CHAPTER XXIV.
THE MISSING FOURTH PART OF "THE GREAT INSTAURATION."
It has been urged by critics that Bacon, whilst professing to take all knowledge for his province, ignored one-half of it--that half which was a knowledge of himself; that to him the external world was everything, the internal nothing. All that Nature revealed was external; nothing that was internal was of much importance.
It must be remembered that all that we have of Bacon's was written as he was passing into the "vale of life." Of his early productions nothing has come down to the present times under his own name. The following extracts from his acknowledged works establish two facts:--(1) That the foregoing criticism is unfounded, for he placed the study of man's mind and character above all other enquiries. (2) That he had prepared examples, being "actual types and models, by which the entire process of the mind and the whole fabric and order of invention from the beginning to the end in certain subjects and those various and remarkable should be set, as it were, before the eyes." Where are these works to be found?

▸ **PROVIDED INFORMATION**
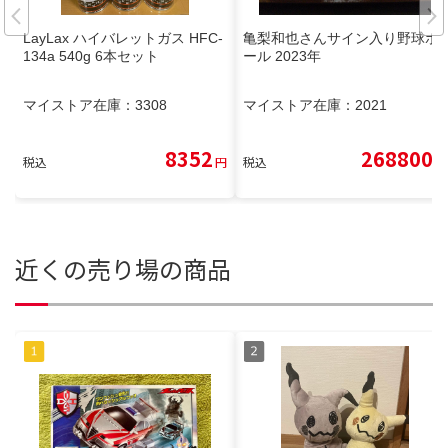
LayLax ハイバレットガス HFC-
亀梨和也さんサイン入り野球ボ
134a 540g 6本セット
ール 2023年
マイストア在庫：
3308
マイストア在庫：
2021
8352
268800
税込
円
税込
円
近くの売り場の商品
...
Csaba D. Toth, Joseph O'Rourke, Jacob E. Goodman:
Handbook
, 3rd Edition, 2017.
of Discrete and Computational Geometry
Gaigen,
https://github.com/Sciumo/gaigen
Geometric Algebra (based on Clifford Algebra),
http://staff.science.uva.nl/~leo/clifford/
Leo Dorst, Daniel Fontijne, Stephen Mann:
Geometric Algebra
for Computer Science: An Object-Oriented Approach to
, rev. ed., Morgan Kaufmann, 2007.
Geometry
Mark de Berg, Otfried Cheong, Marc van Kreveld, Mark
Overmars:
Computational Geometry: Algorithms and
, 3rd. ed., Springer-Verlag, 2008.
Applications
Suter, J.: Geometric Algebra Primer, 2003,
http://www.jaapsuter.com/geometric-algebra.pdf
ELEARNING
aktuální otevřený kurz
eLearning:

▸ **WHAT YOU ARE ASKED TO DO**
In the chapter about the missing fourth part of "The Great Instauration," restate the passage that begins with the words "CHAPTER XXIV." and ends with "of much importance.", substituting "reviewers" for "critics".

▸ **COMPLETED EXERCISE**
CHAPTER XXIV.
THE MISSING FOURTH PART OF "THE GREAT INSTAURATION."
It has been urged by reviewers that Bacon, whilst professing to take all knowledge for his province, ignored one-half of it--that half which was a knowledge of himself; that to him the external world was everything, the internal nothing. All that Nature revealed was external; nothing that was internal was of much importance.